A study of a new vaccine against Marburg virus in adults aged 18–55 years
- Conditions
- Marburg virus disease (MVD)Infections and Infestations
- Registration Number
- ISRCTN97679658
- Lead Sponsor
- niversity of Oxford
- Brief Summary
Not available
- Detailed Description
Not available
Recruitment & Eligibility
- Status
- Ongoing
- Sex
- All
- Target Recruitment
- 66
1. Adults aged between 18 to 55 years (inclusive) at the time of screening.
2. Medically healthy, such that according to the investigator's judgement, hospitalisation within the study period is not anticipated, and the participant appears likely to be able to remain a study participant through the end of protocol-specified follow-up. Planned elective procedures for pre-existing conditions are allowable.
3. Able to attend the scheduled visits and comply with all study procedures, including internet access for the recording of electronic diary cards.
4. Willing and able to give informed consent for participation in the study.
5. Willing to allow confirmation of past medical and vaccination history either through provision of or access to a medical record summary or other medical documentation or allowing investigators to obtain a copy of their medical history from their GP practice or via electronic patient records.
6. Willing to allow their GP and/or consultant, if appropriate, to be notified of participation in the study.
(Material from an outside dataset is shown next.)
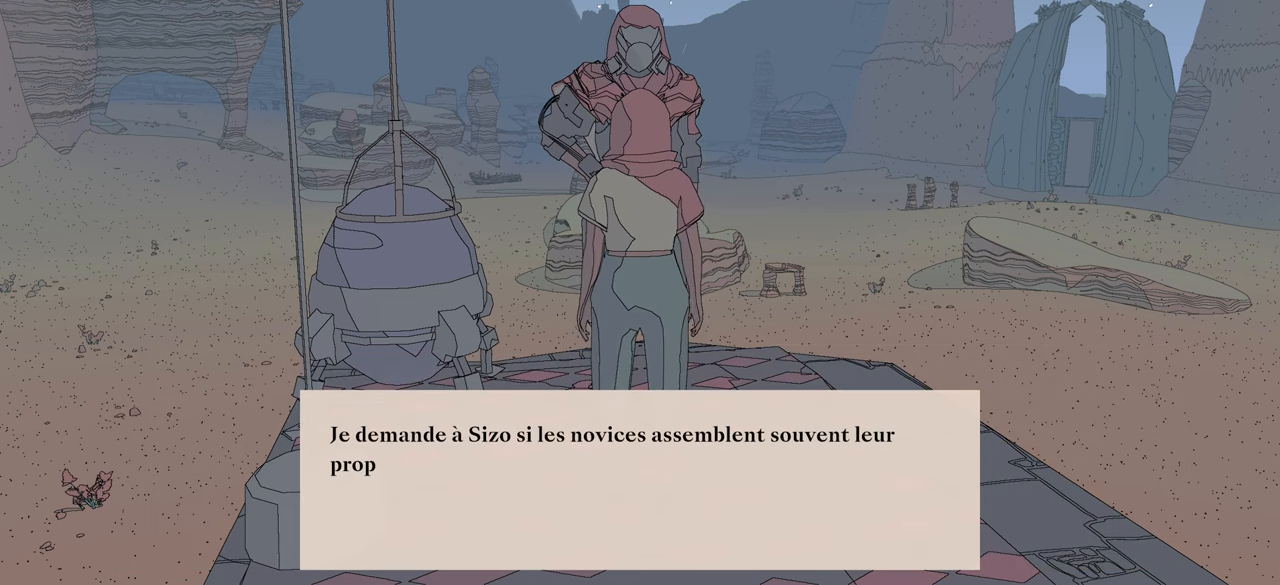
{"buttons": [], "left_stick": "center", "right_stick": "center", "events": []}
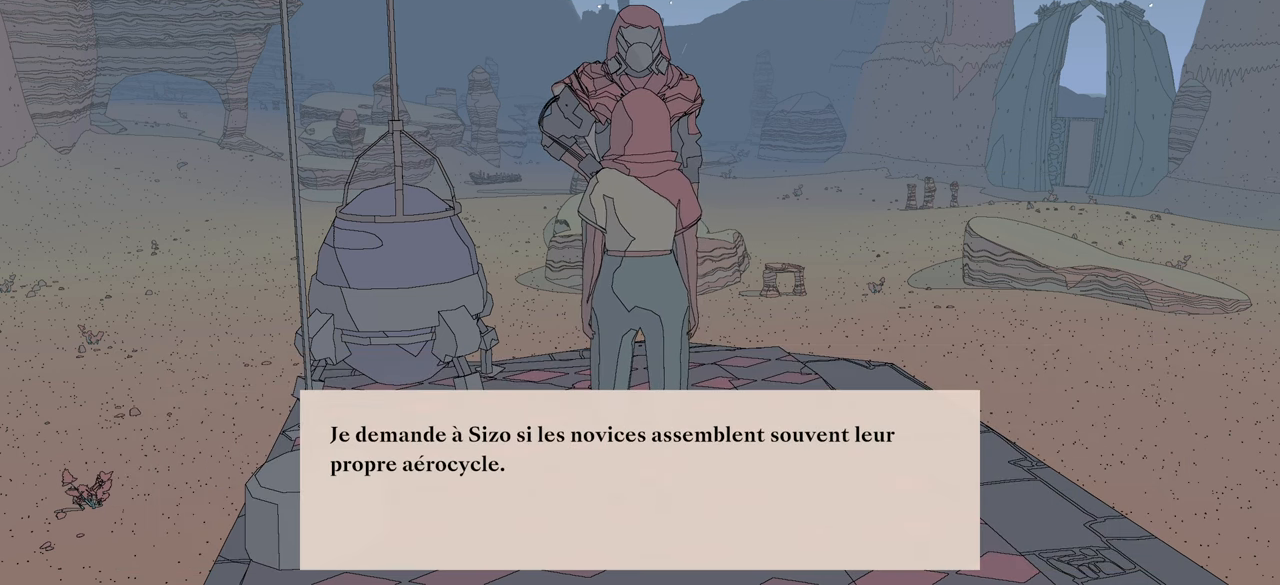
{"buttons": [], "left_stick": "center", "right_stick": "center", "events": []}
7. Willing to provide their national insurance number or passport number to be registered on The Over-Volunteering Prevention System (TOPS).
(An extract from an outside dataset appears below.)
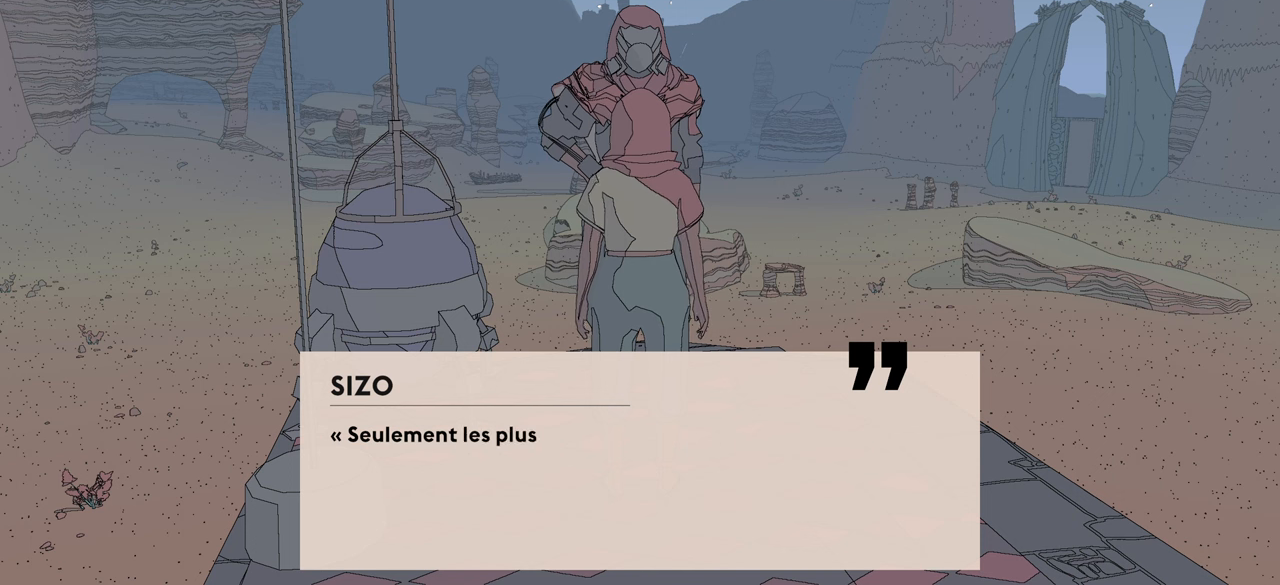
{"buttons": [], "left_stick": "center", "right_stick": "center", "events": []}
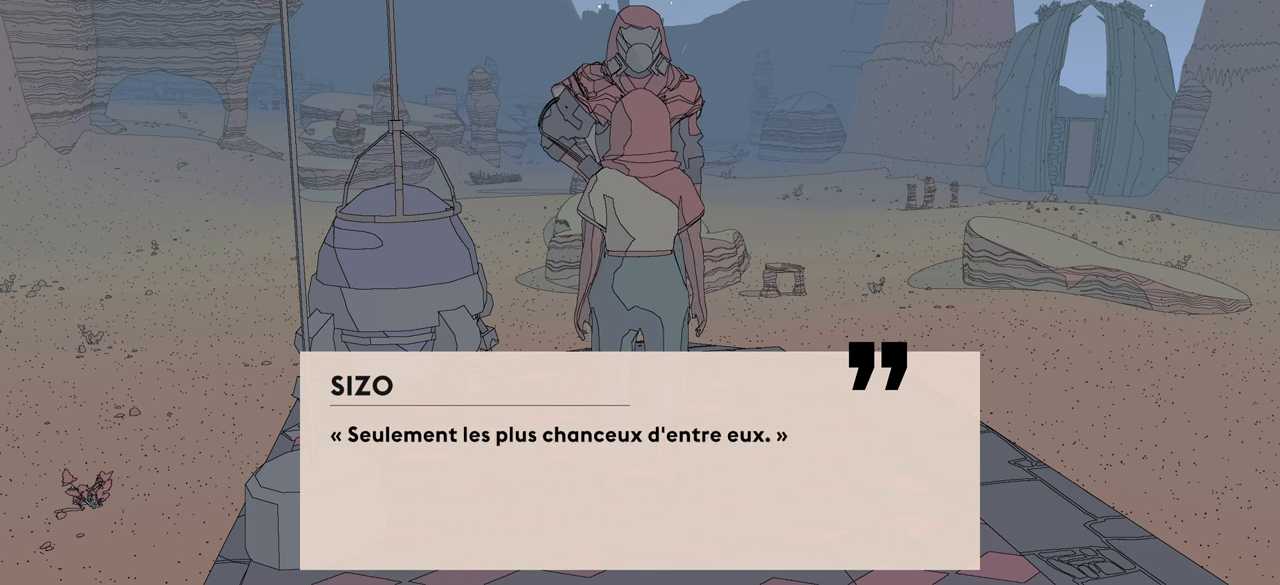
{"buttons": [], "left_stick": "center", "right_stick": "center", "events": []}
8. Agreement to refrain from blood donation during the study.
9. For participants of childbearing potential only: willing to use effective contraception for the duration of the study AND to have a pregnancy test on the days of screening and vaccinations. The pregnancy tests taken prior to vaccinations must be negative.
1. Participation in another research study, in which an investigational product has been administered or other procedures performed which could compromise the integrity of this study (such as significant volumes of blood taken) within the 12 weeks prior to enrolment or are planning to do so within the trial period.
2. History of previous confirmed or suspected Marburg virus infection.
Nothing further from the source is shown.